Because of the injuries, this team has built some formidable depth. Yosh Nijman has gone from the roster bubble at the start of training camp to a serviceable left tackle. When guard Lucas Patrick was felled by a concussion in Week 1, the future became now for Jon Runyan. Jenkins, the standout left guard the past two seasons, played so well at left tackle that he could get moved to right tackle for 2022. Cornerback Eric Stokes has been forced to sink or swim as the top corner; the early returns are encouraging.

“If you had told me it’d be Yosh, Runyan, Lucas Patrick, Royce (Newman) and Billy (Turner) as the starting five, I would have said, ‘Oof, I hope that turns out,’” Rodgers said. “But, man, those guys have played, they really have.”

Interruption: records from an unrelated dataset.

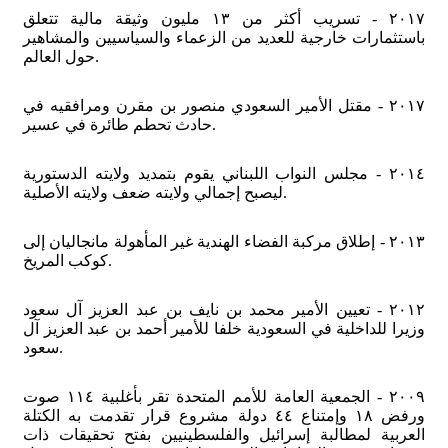
٢٠١٧ - تسريب أكثر من ١٣ مليون وثيقة مالية تتعلق
باستثمارات خارجية للعديد من الزعماء والسياسيين والمشاهير
حول العالم.
٢٠١٧ - مقتل الأمير السعودي منصور بن مقرن ومرافقيه في
حادث تحطم طائرة في عسير.
٢٠١٤ - مجلس النواب اللبناني يقوم بتمديد ولايته الدستورية
ليصبح إجمالي ولايته ضعف ولايته الأصلية.
٢٠١٣ - إطلاق مركبة الفضاء الهندية غير المأهولة مانجاليان إلى
كوكب المريخ.
٢٠١٢ - تعيين الأمير محمد بن نايف بن عبد العزيز آل سعود
وزيرا للداخلية في السعودية خلفا للأمير أحمد بن عبد العزيز آل
سعود.
٢٠٠٩ - الجمعية العامة للأمم المتحدة تقر بأغلبية ١١٤ صوت
ورفض ١٨ وإمتناع ٤٤ دولة مشروع قرار تقدمت به الكتلة
العربية لمطالبة إسرائيل والفلسطينيين بفتح تحقيقات ذات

The second is the 2016 team, which represents the glass-half-empty perspective. After a 4-6 start, Rodgers famously proclaimed the team would run the table. And it did, with six consecutive victories to close the regular season and two more in the playoffs to reach the NFC Championship Game at Atlanta. The Packers were out of gas and bodies, though. Green Bay’s defensive stopper against MVP quarterback Matt Ryan and premier receiver Julio Jones was overmatched cornerback LaDarius Gunter. Receiver Jordy Nelson played through broken ribs, receiver Davante Adams limped through a sprained ankle and running back Ty Montgomery exited with broken ribs. Defensive lineman Letroy Guion wound up finishing the game on the offensive line. In the least surprising championship game outcome ever, the Packers were routed 44-21.

Which path the rest of this season takes will depend on the injury report.

Green Bay’s offense should be getting back to full strength relatively soon. Jenkins, who returned to practice last week, could be back in the lineup this week. Big-play receiver Marquez Valdes-Scantling must sit out one more game before he can return. Bakhtiari could start practicing next week. Once all hands are on deck, Green Bay’s inconsistent running game and sputtering red-zone attack should return to form.

Defensively, however, is where there are major – and perhaps insurmountable – problems. Great defenses can play coverage and rush the passer. Can the Packers play championship-caliber coverage if Alexander (and Kevin King) is unable to return? Can they help the secondary via their pass rush without Smith? Today’s NFL is all about the quarterbacks. In that light, if injuries to Alexander and Smith mean they can’t stop the likes of Tom Brady, Matthew Stafford and Kyler Murray in the playoffs, then the rest of this all-in season will be an entertaining waste of time.